● What is required: Look through the data below for the line with "توت العُليق" and the line with "Match -Arena", then output those two and all lines in between, exactly as written.

● Data in this exercise:
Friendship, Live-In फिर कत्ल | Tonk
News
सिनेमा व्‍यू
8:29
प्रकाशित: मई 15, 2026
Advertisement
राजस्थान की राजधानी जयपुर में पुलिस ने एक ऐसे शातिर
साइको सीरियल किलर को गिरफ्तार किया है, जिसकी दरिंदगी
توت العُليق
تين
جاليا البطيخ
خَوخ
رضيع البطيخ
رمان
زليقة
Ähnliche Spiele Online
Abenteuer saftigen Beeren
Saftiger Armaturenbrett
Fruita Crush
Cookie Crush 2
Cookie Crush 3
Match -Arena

...

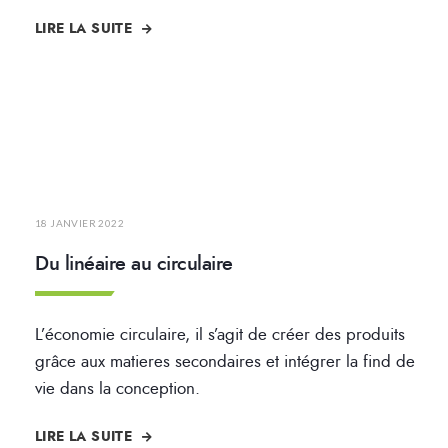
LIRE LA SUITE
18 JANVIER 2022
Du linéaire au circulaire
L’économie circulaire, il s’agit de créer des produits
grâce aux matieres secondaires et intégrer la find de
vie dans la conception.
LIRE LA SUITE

● Answer box:
توت العُليق
تين
جاليا البطيخ
خَوخ
رضيع البطيخ
رمان
زليقة
Ähnliche Spiele Online
Abenteuer saftigen Beeren
Saftiger Armaturenbrett
Fruita Crush
Cookie Crush 2
Cookie Crush 3
Match -Arena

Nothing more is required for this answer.